The cutoff points determined for body image, 5.5 - 6.5 in unspecific obesity and 4.5 - 5.5 in central obesity, suggest that the studied population perceive their body image differently than that reported in European populations (McElhone, Kearney, Giachetti, Zunft & Martínez, 1999; Ramos-Jiménez et al., 2017); in other words, our student population perceive themselves between 2 - 4 points thinner (without being so), since images 8 - 9 represent Europeans with BMI ≥ 30 kg/m2.

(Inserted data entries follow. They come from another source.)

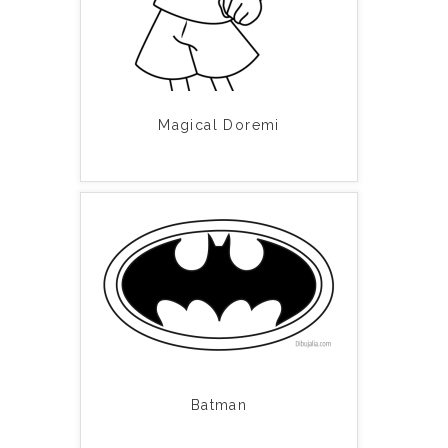
Magical Doremi
Batman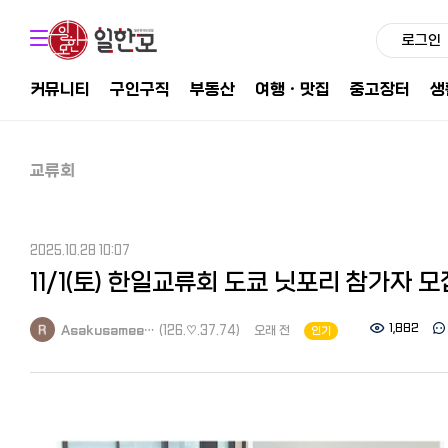
로그인
커뮤니티
구인구직
부동산
여행ㆍ맛집
중고장터
생
교류회
2025.10.28 10:07
11/1(토) 한일교류회 도쿄 닛포리 참가자 모
1,882
Asakusamee…
(126.♡.37.74)
오래 전
인기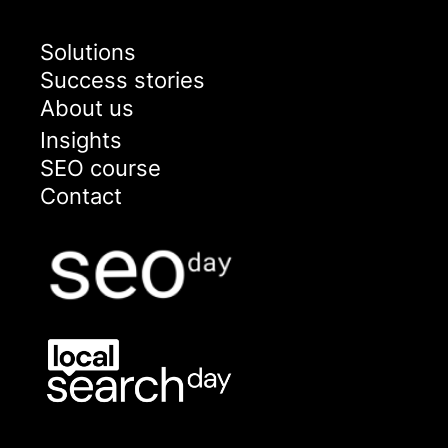
Solutions
Success stories
About us
Insights
SEO course
Contact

The last approach, How do I look like? was not the first option to identify unspecific or central obesity, but How do I think others see me? followed by How do I think others see me? (Figure 1b) were. By using exclusively BMI, similar data in an Afro-American population were reported (Pulvers et al., 2004; 2013).
Conclusions
The somatotype (Heath & Carter, 1967) and the body image questionnaire (Ramos-Jiménez et al., 2017) are two valid instruments with high sensitivity and specificity to determine unspecific and central obesity. Somatotypes of 6.55, 5.45, 1.15 (endomorphy, mesomorphy, and ectomorphy), or higher represent subjects with central obesity, and those of 7.05, 5.95, and 1.25 represent individuals with unspecific obesity. Self-images higher than 6 (Gardner, 1996) represent subjects with both unspecific and central obesity. Given the association of BMI with various metabolic diseases, the cutoff points for the somatotype and body image indicated here can be used as parameters to predict nonspecific and central obesity.